Now, I have not been able to find exactly which on the many Colorado laws pertaining to pedestrians the four were cited for violating, but I would wager all of Little Jeffy's paycheck that it was one of the following two from the Colorado State Statues:
42-4-803 (1) Every pedestrian crossing a roadway at any point other than within a marked crosswalk or within an unmarked crosswalk at an intersection shall yield the right-of-way to all vehicles upon the roadway.
42-4-803 (3) Between adjacent intersections at which traffic control signals are in operation, pedestrians shall not cross at any place except a marked crosswalk.
For those of you who do not speak legalese, please allow me to translate for you. 1.) If you aren't in a crosswalk or at a corner the car doesn't have to stop for you. 2.) If you are in the middle of the block and there is a stoplight at either end of the block, walk to the end of the block to cross the street you lazy sack of crap. Being that this was the downtown area of a major American city, I am thinking that it was the second of these two laws that our group were violating. But let's get real here people. There were a lot of extenuating circumstances that were in play in this situation. First of all, it was a snowstorm, actually it has been described as a blizzard. And I don't know if you've ever lived through a true, bona fide blizzard, but for the most part all traffic rules get thrown out of the window during a blizzard. You turn where you want to, you can drive down the middle of the street, what have you. Pretty much the only two rules are to not get stuck and to not hit anything. And for pedestrians the same is true. When nature turns your city into a reasonable facsimile of the North Slope of Alaska, you don't worry about walking to the end of the block to cross the street. You go wherever the snow is the shallowest. And it is definitely okay as a pedestrian in a blizzard to make a bee-line from Point A to Point B, especially if you are an elderly lady getting off the bus. Secondly, if the roads were covered with snow how can one be expected to see the crosswalk anyway? Crosswalks are usually painted in white on the pavement, and snow is white. Plus, it lies on everything like a blanket. Third, Moffett pushed the other people out of the way and spared them the same fate as himself, which is noble and affords him a little wiggle room when it comes to Colorado Statute 42-4-803 (3), don't you think?

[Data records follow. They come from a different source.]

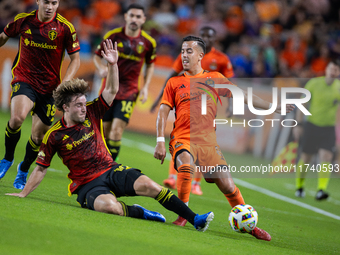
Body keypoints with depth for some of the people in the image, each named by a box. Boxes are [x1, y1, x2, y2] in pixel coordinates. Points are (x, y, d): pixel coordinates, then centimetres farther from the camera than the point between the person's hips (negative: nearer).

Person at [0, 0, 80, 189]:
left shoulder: (66, 28, -9)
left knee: (38, 136, 7)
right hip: (24, 79, -1)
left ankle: (24, 169, 36)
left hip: (49, 87, 1)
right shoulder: (23, 20, -5)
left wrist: (64, 84, -16)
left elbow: (75, 60, -3)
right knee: (17, 117, -29)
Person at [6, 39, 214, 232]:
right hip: (87, 185, -4)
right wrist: (23, 194, 2)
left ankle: (195, 219, -19)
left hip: (112, 171, 4)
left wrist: (113, 65, -11)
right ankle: (140, 213, -12)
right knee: (109, 206, -39)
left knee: (148, 185, -21)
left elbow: (112, 91, 4)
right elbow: (41, 169, 4)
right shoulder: (54, 136, -3)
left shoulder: (91, 114, 7)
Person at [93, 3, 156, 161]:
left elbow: (150, 65, 15)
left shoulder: (148, 42, -1)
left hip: (129, 91, -1)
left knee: (117, 130, -15)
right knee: (105, 131, 5)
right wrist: (101, 68, -14)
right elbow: (97, 56, 7)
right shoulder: (113, 36, -3)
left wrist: (145, 87, 3)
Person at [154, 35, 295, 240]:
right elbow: (163, 112, 6)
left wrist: (271, 107, 12)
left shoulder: (215, 78, 13)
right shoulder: (174, 83, 10)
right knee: (186, 166, -35)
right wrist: (160, 141, -5)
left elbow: (242, 96, 16)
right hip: (182, 139, -1)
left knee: (227, 185, -7)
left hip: (208, 142, 2)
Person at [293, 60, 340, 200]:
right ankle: (299, 186, 27)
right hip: (311, 124, 0)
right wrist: (299, 124, -2)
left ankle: (321, 189, -21)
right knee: (305, 158, 5)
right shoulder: (314, 83, -4)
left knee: (326, 157, -18)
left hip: (329, 127, 0)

I do too. And so did the CSP once they thought about it. The point here is not that everyone involved broke the law. The point is that sometimes you have to look past that. This world is not black and white, there are an unlimited amount of shades of gray, and no rule could ever govern every situation. That's why people are blessed with a brain and a sense of reason (or at least should be), so they can look at the way things are and make a sensible decision. The decision to issue the citations to Jim Moffett, the two old ladies, and the other Good Samaritan was not a sensible decision, even though it was a technically legal one. Sometimes one can bend a rule, or allow a rule to be bent if you are on the enforcement end, in a way that hurts no one and is acceptable. I am not saying that we should do this on a regular and consistent basis, but always be open to unique circumstances and alternate interpretations. It makes life a lot easier and more fluid. Way to go Colorado State Patrol, I am glad you agree with me.